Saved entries
--- --- ---
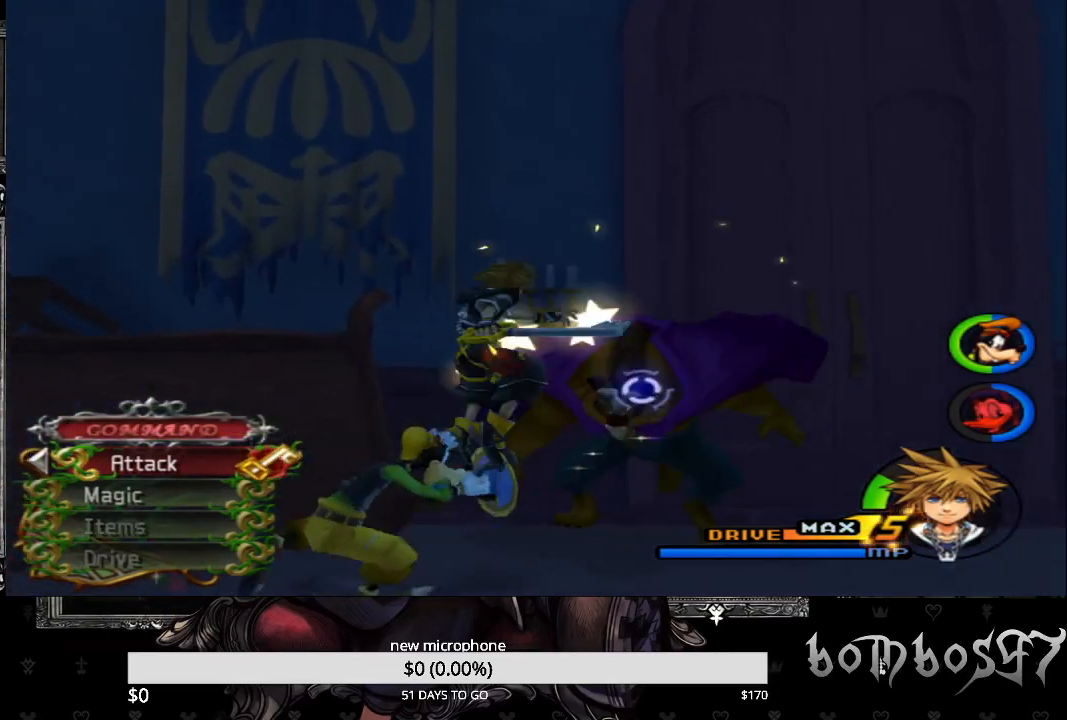
{"buttons": ["CROSS"], "left_stick": "center", "right_stick": "center", "events": [[33, "CROSS", "up"], [100, "CROSS", "down"], [200, "CROSS", "up"], [233, "CROSS", "down"], [367, "CROSS", "up"], [433, "CROSS", "down"], [500, "left_stick", "center"]]}
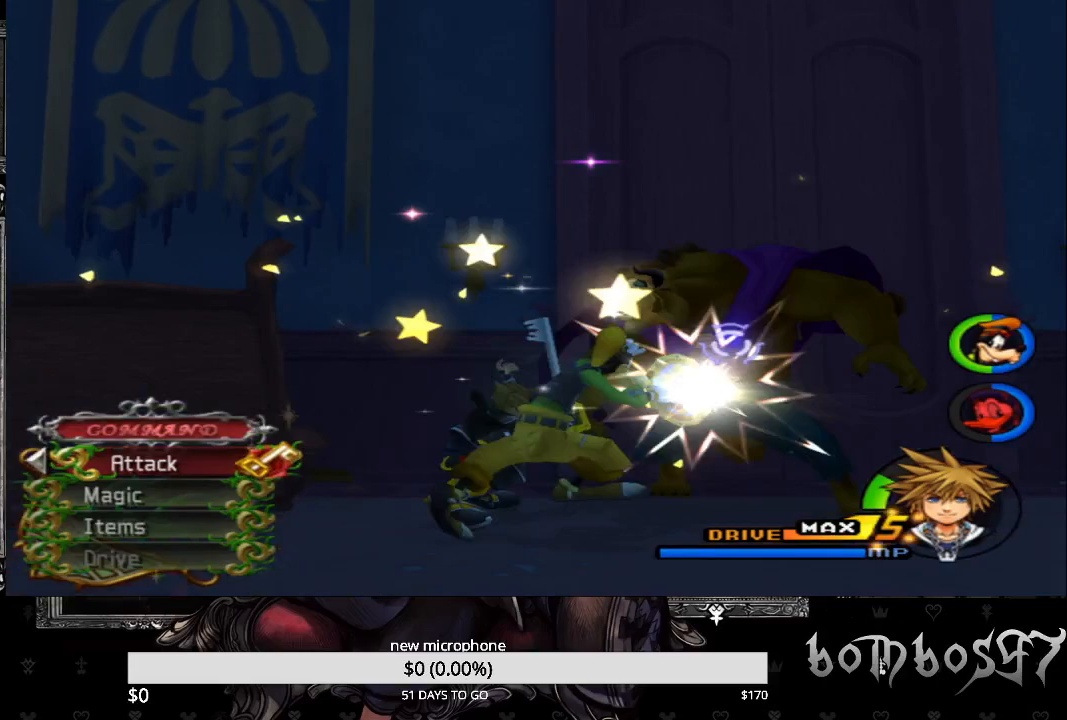
{"buttons": ["CROSS"], "left_stick": "center", "right_stick": "center", "events": [[33, "CROSS", "up"], [100, "CROSS", "down"], [200, "CROSS", "up"], [267, "CROSS", "down"], [367, "CROSS", "up"], [433, "CROSS", "down"]]}
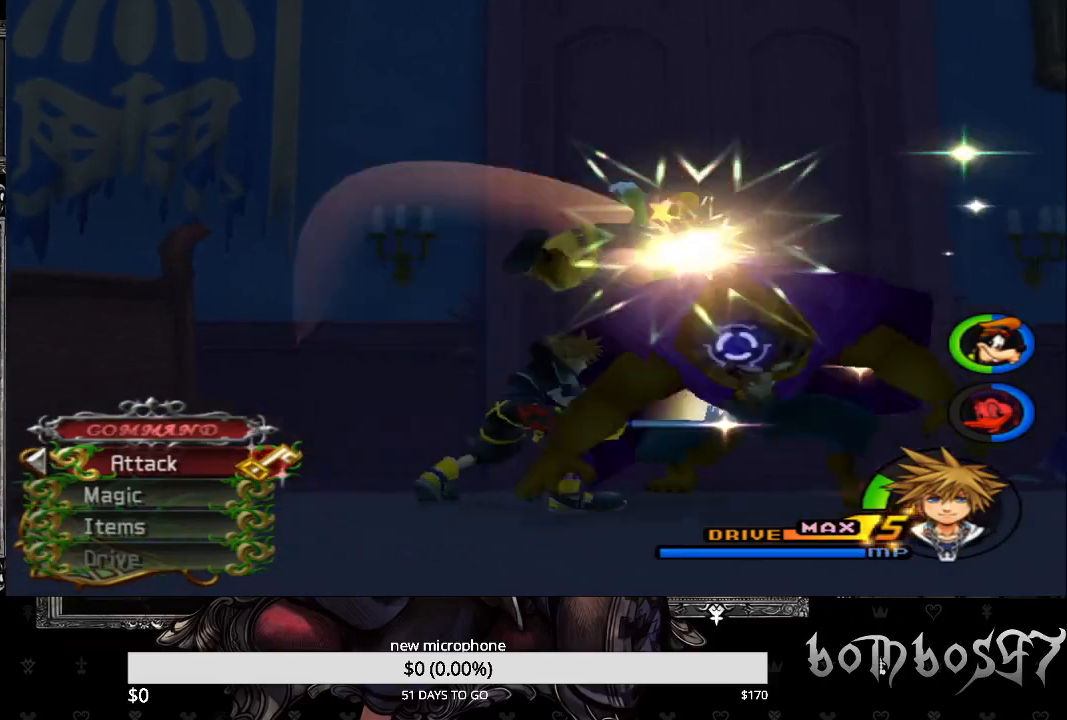
{"buttons": ["CROSS"], "left_stick": "center", "right_stick": "center", "events": [[33, "CROSS", "up"], [100, "CROSS", "down"], [233, "CROSS", "up"], [300, "CROSS", "down"], [400, "CROSS", "up"], [467, "CROSS", "down"]]}
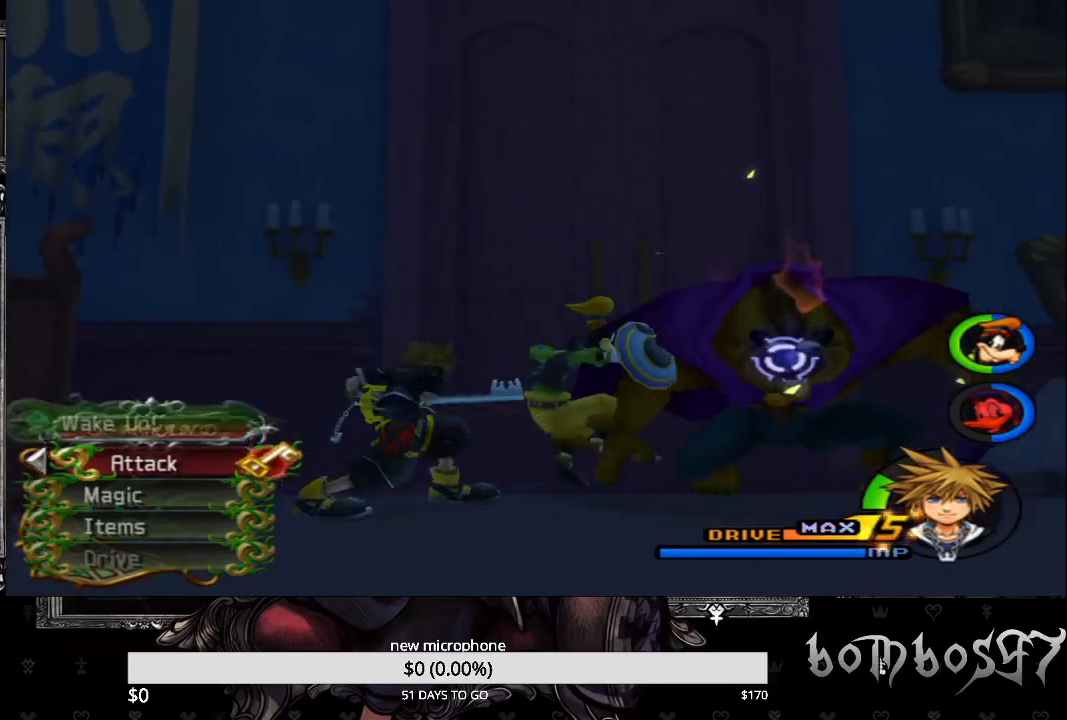
{"buttons": ["CROSS"], "left_stick": "center", "right_stick": "center", "events": [[67, "CROSS", "up"], [133, "CROSS", "down"], [233, "CROSS", "up"], [333, "CROSS", "down"], [433, "CROSS", "up"], [500, "CROSS", "down"]]}
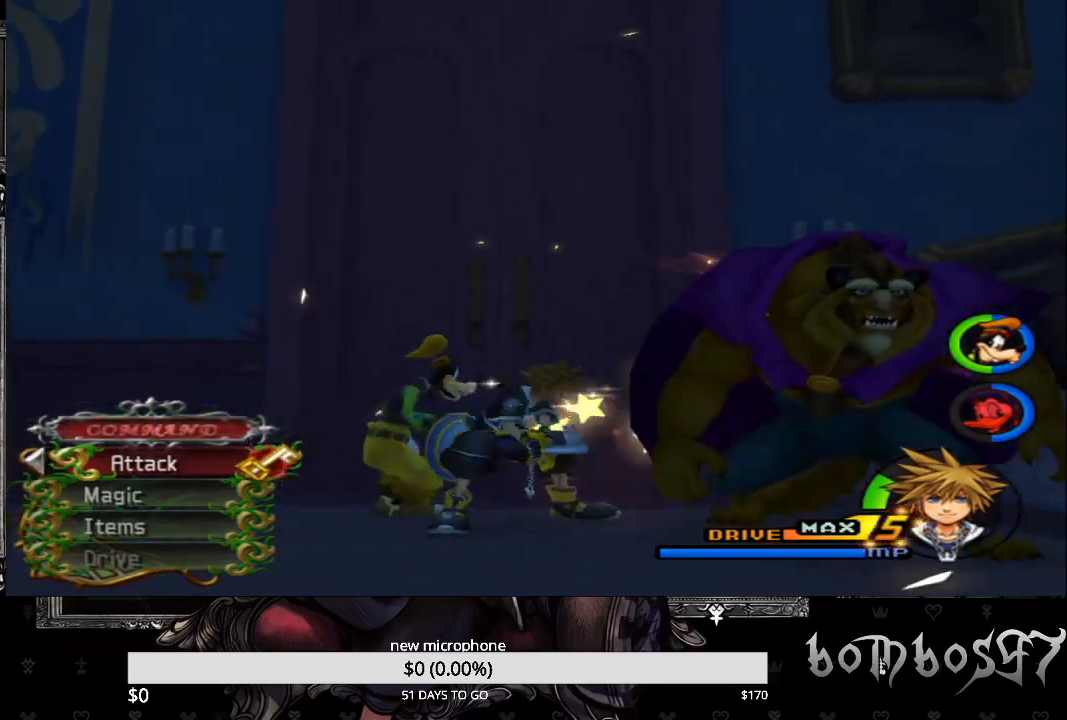
{"buttons": [], "left_stick": "center", "right_stick": "center", "events": [[100, "CROSS", "up"], [167, "CROSS", "down"], [300, "CROSS", "up"], [367, "CROSS", "down"], [467, "CROSS", "up"]]}
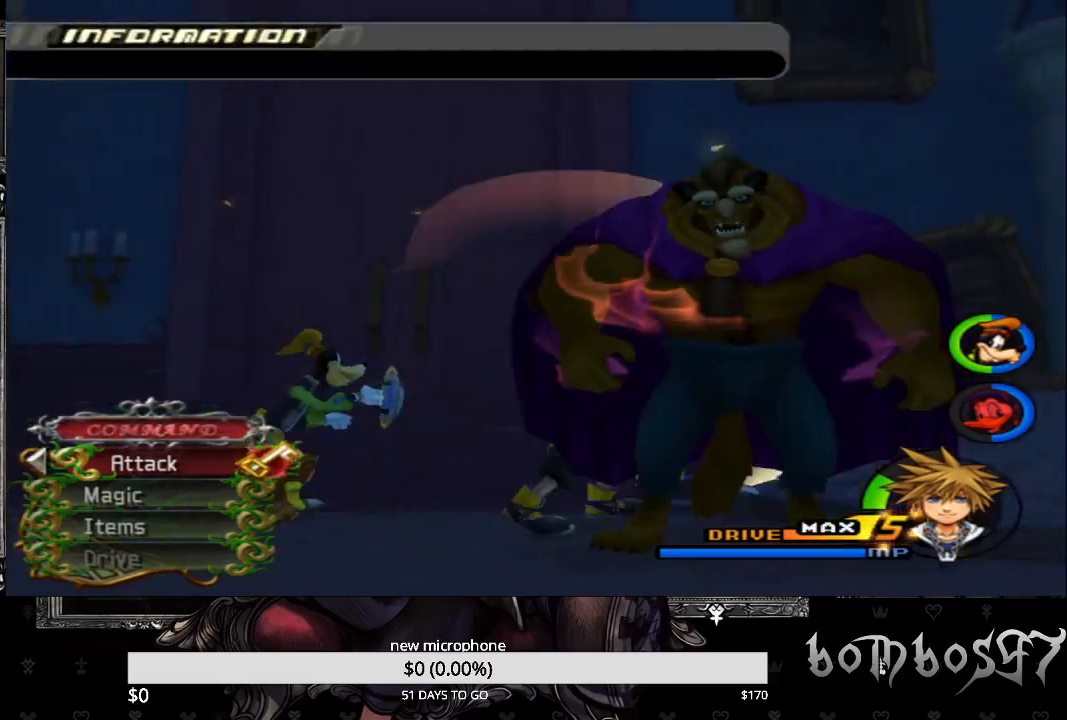
{"buttons": ["TRIANGLE"], "left_stick": "down", "right_stick": "center", "events": [[33, "CROSS", "down"], [133, "CROSS", "up"], [233, "left_stick", "down"], [433, "TRIANGLE", "down"]]}
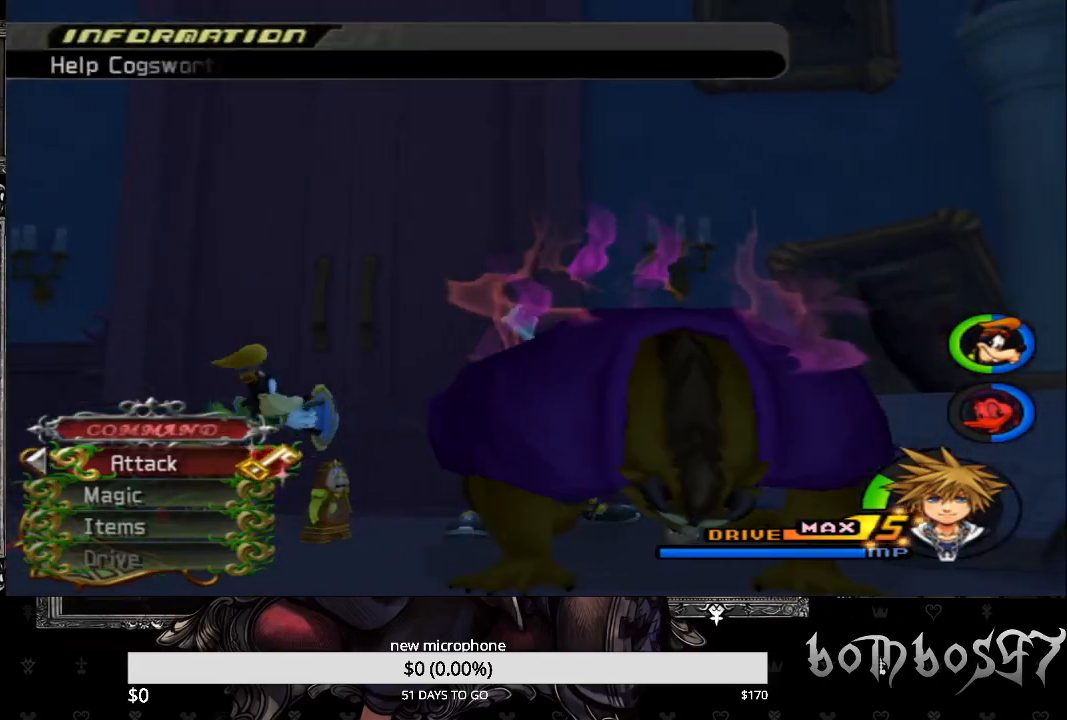
{"buttons": [], "left_stick": "down-left", "right_stick": "center", "events": [[33, "TRIANGLE", "up"], [33, "left_stick", "down-left"], [100, "TRIANGLE", "down"], [200, "TRIANGLE", "up"], [267, "TRIANGLE", "down"], [367, "TRIANGLE", "up"], [400, "TRIANGLE", "down"], [500, "TRIANGLE", "up"]]}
--- --- ---
- [DIRECTIONS FOR THIS TASK]
Write out the records above once more, word for word, with no pictures.

- [RESULT]
{"buttons": ["CROSS"], "left_stick": "center", "right_stick": "center", "events": [[33, "CROSS", "up"], [100, "CROSS", "down"], [200, "CROSS", "up"], [233, "CROSS", "down"], [367, "CROSS", "up"], [433, "CROSS", "down"], [500, "left_stick", "center"]]}
{"buttons": ["CROSS"], "left_stick": "center", "right_stick": "center", "events": [[33, "CROSS", "up"], [100, "CROSS", "down"], [200, "CROSS", "up"], [267, "CROSS", "down"], [367, "CROSS", "up"], [433, "CROSS", "down"]]}
{"buttons": ["CROSS"], "left_stick": "center", "right_stick": "center", "events": [[33, "CROSS", "up"], [100, "CROSS", "down"], [233, "CROSS", "up"], [300, "CROSS", "down"], [400, "CROSS", "up"], [467, "CROSS", "down"]]}
{"buttons": ["CROSS"], "left_stick": "center", "right_stick": "center", "events": [[67, "CROSS", "up"], [133, "CROSS", "down"], [233, "CROSS", "up"], [333, "CROSS", "down"], [433, "CROSS", "up"], [500, "CROSS", "down"]]}
{"buttons": [], "left_stick": "center", "right_stick": "center", "events": [[100, "CROSS", "up"], [167, "CROSS", "down"], [300, "CROSS", "up"], [367, "CROSS", "down"], [467, "CROSS", "up"]]}
{"buttons": ["TRIANGLE"], "left_stick": "down", "right_stick": "center", "events": [[33, "CROSS", "down"], [133, "CROSS", "up"], [233, "left_stick", "down"], [433, "TRIANGLE", "down"]]}
{"buttons": [], "left_stick": "down-left", "right_stick": "center", "events": [[33, "TRIANGLE", "up"], [33, "left_stick", "down-left"], [100, "TRIANGLE", "down"], [200, "TRIANGLE", "up"], [267, "TRIANGLE", "down"], [367, "TRIANGLE", "up"], [400, "TRIANGLE", "down"], [500, "TRIANGLE", "up"]]}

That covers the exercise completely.